* Excerpt provided *
Sep 04, 2020

# Day 4

Keeping track is an art, and I’m no artist.

## The Question

A string S of lowercase English letters is given. We want to partition this string into as many parts as possible so that each letter appears in at most one part, and return a list of integers representing the size of these parts.

Example 1:

Input: S = "ababcbacadefegdehijhklij"
Output: [9,7,8]
Explanation:
The partition is "ababcbaca", "defegde", "hijhklij".
This is a partition so that each letter appears in at most one part.
A partition like "ababcbacadefegde", "hijhklij" is incorrect, because it splits S into less parts.


Note:

• S will have length in range [1, 500].
• S will consist of lowercase English letters ('a' to 'z') only.

## The Process

Note: My calculation of time complexity on this, is in no way, rigorous. A rigorous time complexity analysis is welcome, and so are more efficient solutions/improvements, although O(n) lower-bounds all solutions’ runtime ( n being the number of characters in S), simply because you have to see all the characters at least once .

Algorithm

• We first realize that it is going to be super essential to find the last index of any character. In essence, because once we see any character, we need to make sure that its last occurence is seen and captured, since any character has to be contained in one partition and can’t exist in multiple partitions.
• Since we know getting the last index of a character is crucial to an algorithm, we start looking into ways of doing so. Obviously, one straightforward way of doing so is to start at the string’s end and go backward. The first time we find the character has to be the last occurence of it, since we started from backward. However, there is slight problem with using this approach.

* Set of tasks *
1. Which parts make up the valid partition shown in Example 1 of the Day 4 post on string partitioning? List each one.
2. Continue the Day 4 post on partitioning a string from the point where it stops.

* Data extracts *
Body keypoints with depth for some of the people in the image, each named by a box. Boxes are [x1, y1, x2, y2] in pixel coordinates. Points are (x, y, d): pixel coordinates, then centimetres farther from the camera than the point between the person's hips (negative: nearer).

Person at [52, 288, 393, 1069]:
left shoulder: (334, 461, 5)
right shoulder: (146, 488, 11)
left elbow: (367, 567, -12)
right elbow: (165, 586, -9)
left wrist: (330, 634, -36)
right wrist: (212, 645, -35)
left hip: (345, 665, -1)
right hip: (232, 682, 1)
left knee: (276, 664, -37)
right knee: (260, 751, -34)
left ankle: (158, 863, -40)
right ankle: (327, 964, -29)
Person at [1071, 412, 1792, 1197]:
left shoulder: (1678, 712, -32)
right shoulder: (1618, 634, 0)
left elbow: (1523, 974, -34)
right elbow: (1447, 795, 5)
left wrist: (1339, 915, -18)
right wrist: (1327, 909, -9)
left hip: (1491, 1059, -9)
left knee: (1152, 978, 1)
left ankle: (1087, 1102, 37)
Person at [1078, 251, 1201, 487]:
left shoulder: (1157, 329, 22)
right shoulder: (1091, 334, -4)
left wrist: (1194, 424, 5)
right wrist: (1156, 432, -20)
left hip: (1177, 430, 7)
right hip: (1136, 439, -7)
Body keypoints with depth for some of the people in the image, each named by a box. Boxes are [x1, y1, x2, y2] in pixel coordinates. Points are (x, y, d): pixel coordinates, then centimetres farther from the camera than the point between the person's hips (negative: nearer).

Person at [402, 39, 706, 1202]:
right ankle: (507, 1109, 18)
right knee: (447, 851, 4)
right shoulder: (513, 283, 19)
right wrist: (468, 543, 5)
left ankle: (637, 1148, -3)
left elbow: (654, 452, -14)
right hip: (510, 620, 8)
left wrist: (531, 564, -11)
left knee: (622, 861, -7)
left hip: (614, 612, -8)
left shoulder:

* Task-by-task outputs *
1. "ababcbaca", "defegde", "hijhklij"

2.
• The problem of course lies with the fact that between a character’s first and last occurence, exist multiple other characters. So, we need to make sure that we include all of those characters’ last occurences in the running segment/partition as well, otherwise we don’t satisfy the question’s constraints. So if we were to find the last occurences of those ‘additional’ characters using the looping-from-the-back approach, it’d cost us a lot of precious time.
• But then, the question lets us know that the string only contains lower case english alphabets, and this hints towards creating an array to store the last index of all the 26 characters, for O(1) access. What would be an efficient way to do this? Do we just call the .lastIndexOf() for each character? Think again. If I were to run a loop through the string, and everytime I see a character, store that index as its last index, would that end up saving the last indices’ information for all of S’s characters? Why or why not? The answer is it would, and proof of correctness here is left to the reader.
• Great! You’ve solved oe part of the problem. But how do we actually use the lastIndex array to get segment information etc..? While it would be easy indeed to state the exact process, a few hints should help you reach the answer yourself. _ Hint 1: you should start at a character, and using the last index array, want to go up until the stopping point i.e. last index of this character. _ Hint 2: for every character you find on your way to the stopping point, you ask them if their last occurence is further beyond your current stopping point? No? Okay great, I continue to move. Yes? Well, I gotta go up until this new stopping point because the new character is a part of the current partition! * Hint 3: Phew! Done with one partition. Do you know where to start next?

Time Complexity Assume n to be the number of characters in input string S.

The only bit of visibly expensive calculations exist in the creation of last index array, and the main algorithm. Note that the former simply loops over every character in the string to do a realtively O(1) calculation, so that is O(n). And for the main algorithm, it is easy to see that the main loop does run for n times, but only if all the letters are distinct (otherwise it skips over to start of the next parition). Therefore, the real cost comes from the while loop, which only ends after a partition has been covered. Since all the partitions sum up to n, we know that this loop never runs for > O(n) for all its runs combined. Hence overall, the solution is O(n).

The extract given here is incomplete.